Church, while providing meaning and comfort, can also be triggering for those of us who are experiencing or have experienced loss. We see so many seemingly happy and intact families, so many children running around. I’m singing in a church choir this year where generations of the same family are singing together – daughters sitting next to their mums, their dads a few rows behind.

If, like me, you come from a broken home and your life doesn’t fit the traditional mold, it’s easy to feel like the odd one out. My parents split when I was a child, my dad has long passed away and my ailing mum has just entered a care home hundreds of miles away.

And while things are delightfully different for me this year – this will be my first Christmas as a married woman (at the age of 48) – I haven’t forgotten how lonely and lost I felt in the past. Plus I’ll never have a large family of my own as my husband and I won’t be having children.

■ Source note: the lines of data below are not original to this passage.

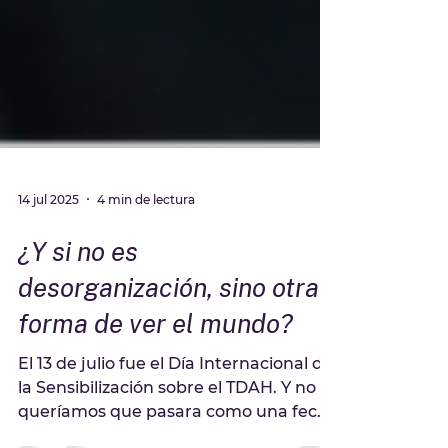
14 jul 2025
4 min de lectura
¿Y si no es
desorganización, sino otra
forma de ver el mundo?
El 13 de julio fue el Día Internacional de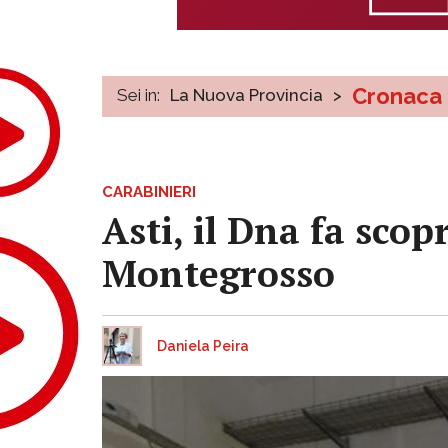
Cronaca
Sei in:
La Nuova Provincia
>
CARABINIERI
Asti, il Dna fa scop
Montegrosso
Daniela Peira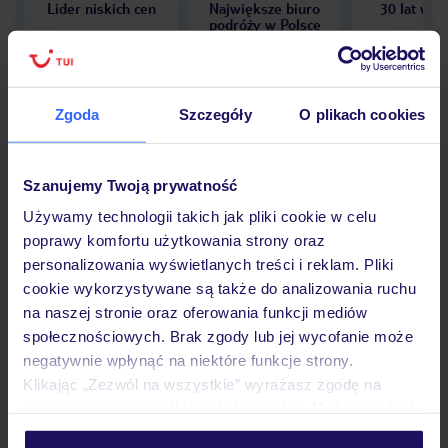
Lider niskich cen
Największe biuro
30 lat w P
podróży w Polsce
Zgoda
Szczegóły
O plikach cookies
Hotel
Szanujemy Twoją prywatność
Używamy technologii takich jak pliki cookie w celu
Opinie
poprawy komfortu użytkowania strony oraz
personalizowania wyświetlanych treści i reklam. Pliki
cookie wykorzystywane są także do analizowania ruchu
Pokoje
na naszej stronie oraz oferowania funkcji mediów
społecznościowych. Brak zgody lub jej wycofanie może
negatywnie wpłynąć na niektóre funkcje strony.
Wyżywienie
Klikając „Zezwól na wszystkie” wyrażasz zgodę na
umieszczenie wszystkich plików cookie. Możesz jednak
personalizować swój wybór wchodząc w zakładkę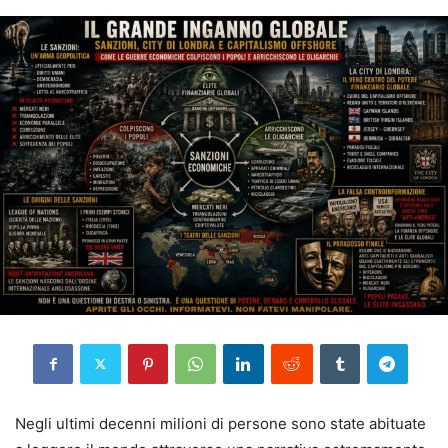
Negli ultimi decenni milioni di persone sono state abituate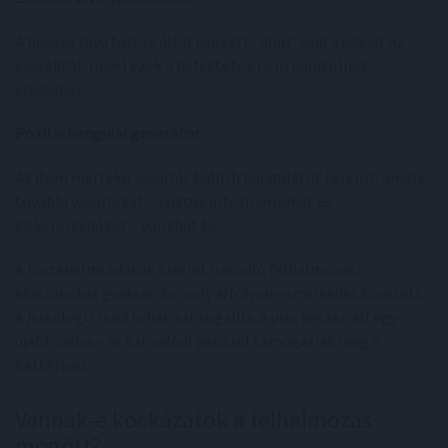
A hosszú távú tartók által képzett „alap” védi a piacot az
esésektől, mivel ezek a befektetők nem pánikolnak
eladáskor.
Pozitív hangulatgenerátor:
Az ilyen mértékű vásárlás bullish hangulatot teremt, amely
további vásárlókat – köztük intézményeket és
kiskereskedőket – vonzhat be.
A történelmi adatok szerint hasonló felhalmozási
időszakokat gyakran komoly árfolyam-emelkedés követett.
A jelenlegi trend tehát azt sugallja: a piac készen áll egy
újabb ralira – és ezt valódi pénzzel támogatják meg a
háttérben.
Vannak-e kockázatok a felhalmozás
mögött?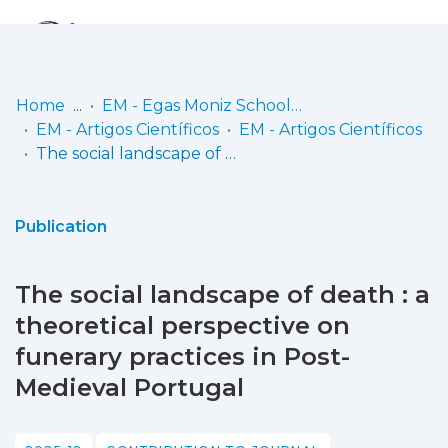
Log
(current)
In
Home
EM - Egas Moniz School of Health & Science
EM - Artigos Científicos
EM - Artigos Científicos
Communities
The social landscape of death : a theoretical perspective on funerary practices in Post-Medieval Portugal
& Collections
Browse repository
Publication
Entities
The social landscape of death : a
Statistics
theoretical perspective on
funerary practices in Post-
Medieval Portugal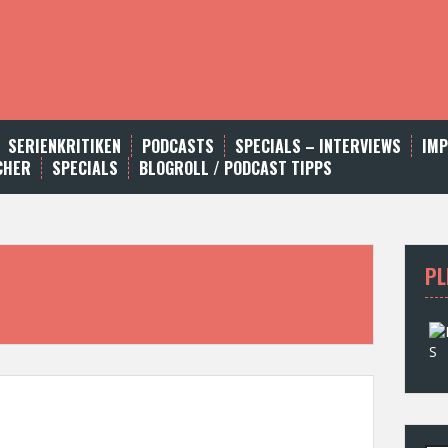
SERIENKRITIKEN
PODCASTS
SPECIALS – INTERVIEWS
IM
CHER
SPECIALS
BLOGROLL / PODCAST TIPPS
PL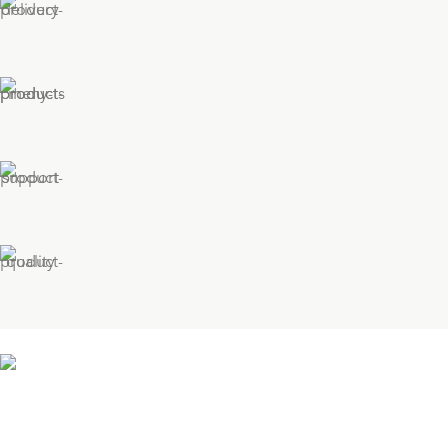
Schrijf je in voor onze nieuwsbrief
Blijf op de hoogte van nieuwe producten, acties en m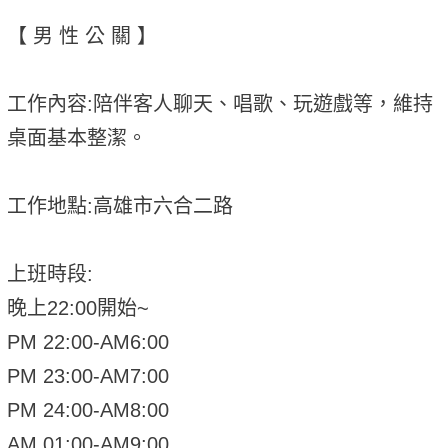
【 男 性 公 關 】
工作內容:陪伴客人聊天、唱歌、玩遊戲等，維持
桌面基本整潔。
工作地點:高雄市六合二路
上班時段:
晚上22:00開始~
PM 22:00-AM6:00
PM 23:00-AM7:00
PM 24:00-AM8:00
AM 01:00-AM9:00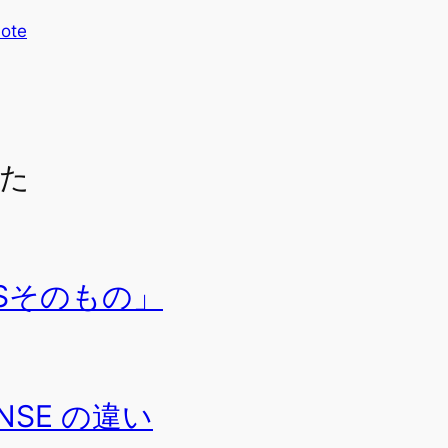
ote
た
Sそのもの」
SE の違い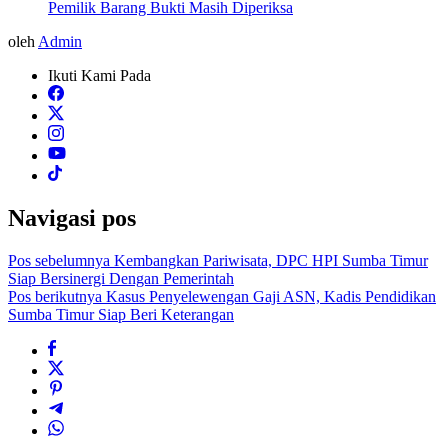
Pemilik Barang Bukti Masih Diperiksa
oleh
Admin
Ikuti Kami Pada
Navigasi pos
Pos sebelumnya
Kembangkan Pariwisata, DPC HPI Sumba Timur
Siap Bersinergi Dengan Pemerintah
Pos berikutnya
Kasus Penyelewengan Gaji ASN, Kadis Pendidikan
Sumba Timur Siap Beri Keterangan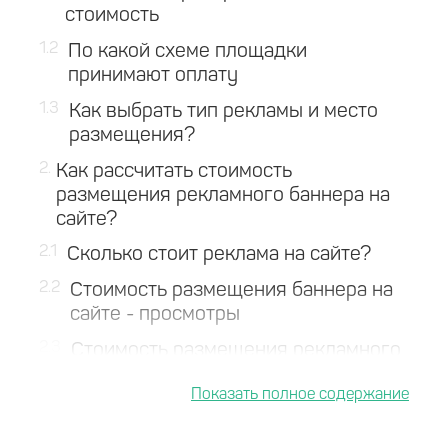
стоимость
1.2
По какой схеме площадки
принимают оплату
1.3
Как выбрать тип рекламы и место
размещения?
2
Как рассчитать стоимость
размещения рекламного баннера на
сайте?
2.1
Сколько стоит реклама на сайте?
2.2
Стоимость размещения баннера на
сайте - просмотры
2.3
Стоимость размещения рекламного
баннера на сайте - за клик
3
Советы по размещению рекламы на
сайте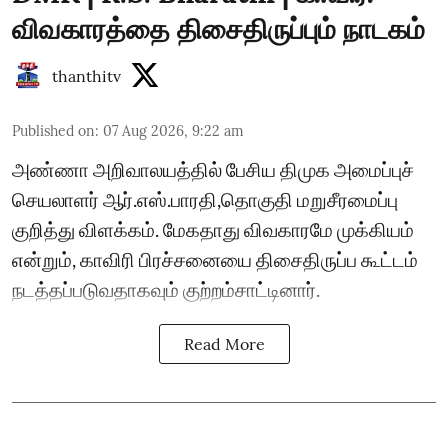
விவகாரத்தை திசைதிருப்பும் நாடகம்
thanthitv
Published on
:
07 Aug 2026, 9:22 am
அண்ணா அறிவாலயத்தில் பேசிய திமுக அமைப்புச்
செயலாளர் ஆர்.எஸ்.பாரதி,தொகுதி மறுசீரமைப்பு
குறித்து விளக்கம். மேகதாது விவகாரமே முக்கியம்
என்றும், காவிரி பிரச்சனையை திசைதிருப்ப கூட்டம்
நடத்தப்படுவதாகவும் குற்றம்சாட்டினார்.
Read More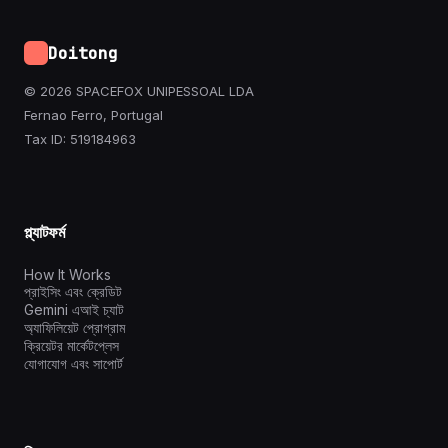
Doitong
© 2026 SPACEFOX UNIPESSOAL LDA
Fernao Ferro, Portugal
Tax ID: 519184963
প্ল্যাটফর্ম
How It Works
প্রাইসিং এবং ক্রেডিট
Gemini এআই চ্যাট
অ্যাফিলিয়েট প্রোগ্রাম
ক্রিয়েটর মার্কেটপ্লেস
যোগাযোগ এবং সাপোর্ট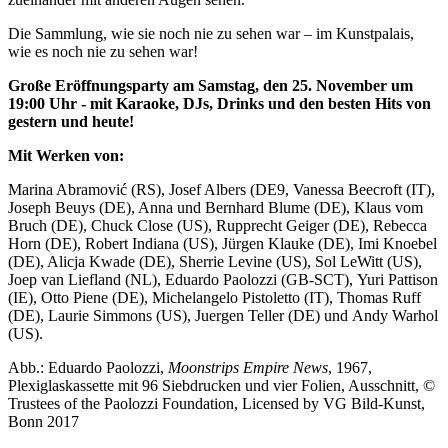
Die Sammlung, wie sie noch nie zu sehen war – im Kunstpalais,
wie es noch nie zu sehen war!
Große Eröffnungsparty am Samstag, den 25. November um
19:00 Uhr - mit Karaoke, DJs, Drinks und den besten Hits von
gestern und heute!
Mit Werken von:
Marina Abramović (RS), Josef Albers (DE9,
Vanessa Beecroft
(IT),
Joseph Beuys (DE), Anna und Bernhard Blume (DE), Klaus vom
Bruch (DE),
Chuck Close
(US), Rupprecht Geiger (DE), Rebecca
Horn (DE), Robert Indiana (US), Jürgen Klauke (DE), Imi Knoebel
(DE), Alicja Kwade (DE),
Sherrie Levine
(US), Sol LeWitt (US),
Joep van Liefland (NL), Eduardo Paolozzi (GB-SCT),
Yuri Pattison
(IE), Otto Piene (DE), Michelangelo Pistoletto (IT), Thomas Ruff
(DE),
Laurie Simmons
(US), Juergen Teller (DE) und
Andy Warhol
(US).
Abb.: Eduardo Paolozzi,
Moonstrips Empire News
, 1967,
Plexiglaskassette mit 96 Siebdrucken und vier Folien, Ausschnitt, ©
Trustees of the Paolozzi Foundation, Licensed by
VG Bild-Kunst,
Bonn 2017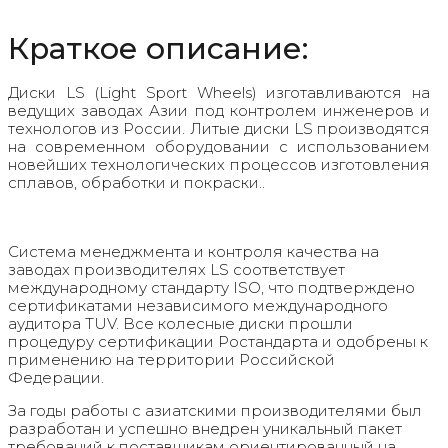
Краткое описание:
Диски LS (Light Sport Wheels) изготавливаются на
ведущих заводах Азии под контролем инженеров и
технологов из России. Литые диски LS производятся
на современном оборудовании с использованием
новейших технологических процессов изготовления
сплавов, обработки и покраски..
Система менеджмента и контроля качества на
заводах производителях LS соответствует
международному стандарту ISO, что подтверждено
сертификатами независимого международного
аудитора TUV. Все колесные диски прошли
процедуру сертификации Ростандарта и одобрены к
применению на территории Российской
Федерации.
За годы работы с азиатскими производителями был
разработан и успешно внедрен уникальный пакет
требований к поставщикам ориентированный на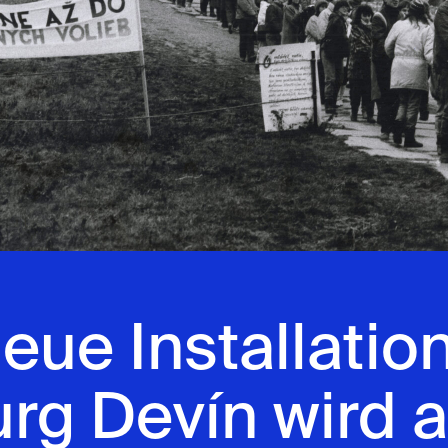
eue Installatio
rg Devín wird a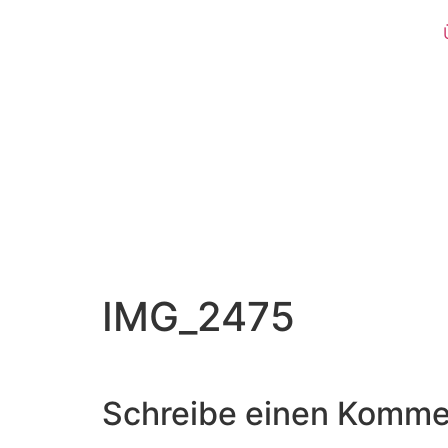
IMG_2475
Schreibe einen Komme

So inevitably, as I survey other families in church or on social media, I sometimes fall into the trap of wondering, “Why doesn’t my life look like that?”

Avoid compare and despair

But the problem with comparing our lives to others – or rather to the picture of family bliss we project onto those around us – is that we can end up in despair.

Yes, it’s important to acknowledge our feelings, otherwise they’ll get stuck inside us and they won’t have a chance to heal. It’s important that we refrain from stuffing down our sadness with mince pies or drowning our hurt in fizz, as I used to do. Let’s comfort and soothe ourselves in healthy ways.

But once we’ve done that, let’s stop fantasising about an experience that isn’t ours and begin to see all the love, goodness and connection we do have in our lives – because it would be a real shame to miss that.

So as you pause to read this blog and to feel your feelings, I’d like you to consider all the ways in which you are loved.

Let’s begin with how much God loves you. That’s a given. But do you feel it? Can you own it? Or do you feel unworthy somehow?

Next, let’s talk about how much you love yourself. And if you’re struggling to do that, we might have a problem. In fact, we might have stumbled on the reason why, as yet, you haven’t found love elsewhere.

It starts with us. A healthy and loving relationship with another begins with a healthy and loving relationship with ourselves. You know that in your head, right? But do you accept it in your heart? Do you live and breathe it?

Believe me, I know how hard it is to love ourselves consistently, especially if we weren’t loved consistently in our early years, but self-love and self-care are the foundations of a healthy life and a successful romantic partnership.

Where else can you see love today and over this festive season? Can you see how loved you are by friends, colleagues, family members and your community? Can you see how capable you are of loving others – how much love you have to give, how much love inhabits you heart? Can you see how much love exists in the world, despite all the obvious examples of hate?

The more we intentionally seek out love and connection and the more we focus on what we do have in our lives rather than on what’s missing, the more whole we will feel.

And this is an excellent starting point from which to look for a healthy and loving relationship.

Wishing you a love-filled Christmas and New Year.